As delineated above, the aforesaid two counter claims which were considered and decided by the arbitrator in the present case alongwith several other disputes as raised by the respondent and subject matter of the present reference were referred by the appointing authority namely the Managing Director of the petitioner to the sole arbitration of Shri M.C Johari, by letter dated 15.7.1987. Shri M.C.Johari entered upon the reference and was in the process of hearing the said reference when the petition under Section 20 of the Arbitration Act was filed by the respondent in this court. By order dated 20.2.1991 this court directed that all the 12 disputes as raised in the petition by the respondent be referred to the sole arbitrator to be appointed by the appointing authority. In pursuance of the said direction the appointing authority referred all the claims of the respondent to Shri B.K.Sharma alongwith the two counter claims which were already referred by the appointing authority to Shri M.CJohari for adjudication. Since the two counter claims as raised by the petitioner were already referred to the arbitrator it cannot be said that the said two disputes were not pending for arbitration. Some of the disputes which were also referred by the High Court to the arbitrator already stood referred to the arbitrator alongwith the said counter claims. The said disputes alongwith the counter claims which were part of the reference earlier made on 15.7.1987 were clubbed together and referred to the sole arbitration of Shri B.K.Sharma. In my considered opinion, the facts of the decision cited by the counsel for the respondent and the present case are distinguishable. In the said cases the claims which were not referred to the arbitrator by the court were held to be not arbitrable.
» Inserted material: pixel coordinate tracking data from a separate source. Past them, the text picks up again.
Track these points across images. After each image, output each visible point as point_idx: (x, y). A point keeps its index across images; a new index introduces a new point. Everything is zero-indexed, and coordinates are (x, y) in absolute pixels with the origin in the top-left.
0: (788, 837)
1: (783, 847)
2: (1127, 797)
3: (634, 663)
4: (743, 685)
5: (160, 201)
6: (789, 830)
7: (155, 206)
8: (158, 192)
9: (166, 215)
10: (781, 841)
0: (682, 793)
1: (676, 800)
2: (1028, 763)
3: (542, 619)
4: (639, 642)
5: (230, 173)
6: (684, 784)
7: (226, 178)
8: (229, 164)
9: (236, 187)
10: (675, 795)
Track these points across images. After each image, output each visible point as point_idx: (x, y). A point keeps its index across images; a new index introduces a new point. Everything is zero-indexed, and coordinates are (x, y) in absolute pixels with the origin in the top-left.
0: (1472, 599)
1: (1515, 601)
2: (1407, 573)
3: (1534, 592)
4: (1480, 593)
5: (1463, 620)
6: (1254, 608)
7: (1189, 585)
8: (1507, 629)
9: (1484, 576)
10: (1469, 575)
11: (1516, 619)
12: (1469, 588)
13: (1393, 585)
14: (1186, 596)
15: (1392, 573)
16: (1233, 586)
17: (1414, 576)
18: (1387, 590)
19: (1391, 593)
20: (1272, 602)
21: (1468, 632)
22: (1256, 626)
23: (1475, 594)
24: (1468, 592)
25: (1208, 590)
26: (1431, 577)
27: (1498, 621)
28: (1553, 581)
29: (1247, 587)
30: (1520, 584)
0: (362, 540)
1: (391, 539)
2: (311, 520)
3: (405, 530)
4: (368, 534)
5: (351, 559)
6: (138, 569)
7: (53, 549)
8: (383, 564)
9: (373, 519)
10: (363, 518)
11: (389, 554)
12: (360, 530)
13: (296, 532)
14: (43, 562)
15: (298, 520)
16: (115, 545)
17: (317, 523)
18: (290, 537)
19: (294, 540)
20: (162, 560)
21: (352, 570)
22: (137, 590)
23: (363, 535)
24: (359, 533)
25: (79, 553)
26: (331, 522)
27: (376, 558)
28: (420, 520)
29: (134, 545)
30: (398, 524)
In Orissa Mining ease (supra), it was held that when an agreement is filed in court and an order of reference is made under section 20(4) then the claim as a result of the order of reference is limited to a particular relief and that the arbitrator cannot enlarge the scope of the reference and entertain fresh claims without a further order of reference from the court. The same is however, not the case in the present case as in the present case the disputes relating to counter claims of the petitioner were already before the Arbitrator and therefore, not fresh claims and were

pending for decision before the arbitrator before application under Section 20 was filed, and therefore, arbitrable and the same having been brought and clubbed together and decided in the same proceedings cannot be held to be beyond the jurisdiction of the arbitrator. The said counter claims of the petitioner and some claims of the respondent were referred to an arbitrator for adjudication and the decision and pending for decision when a separate order was passed by the High Court for referring some more disputes to the arbitrator. All the disputes were clubbed together and were referred to one arbitrator for the sake of convenience and decision in one proceeding. The arbitrator in deciding the said counter claims did not exceed his jurisdiction and therefore, no interference is called for with the award on that count.

12. The arbitrator, after considering the evidence on record found that the aforesaid claim is justified. The aforesaid finding was arrived at after consideration of the evidence on record on appreciation of which it was found that the respondent themselves could execute the work in respect of 18% only within 11 months and the rescission of the contract was found to be valid. It was also held that the petitioner was entitled to get the balance work executed under clause 3 of the contract agreement on the risk and cost of the respondent. The aforesaid claim was also found to be justified. No error apparent on the face of the record could be pointed by the respondent and therefore, no interference is called for with regard to the aforesaid award. The objection stands rejected.

13. In the result the award passed by the arbitrator is made a Rule of the Court. Decree in terms of the award is passed. Decree sheet be drawn up in terms of the award. The petitioner shall also be entitled to interest @ 12% per annum on the amount from the date of the award till realisation, in terms of the provisions of Section 29 of the Arbitration Act.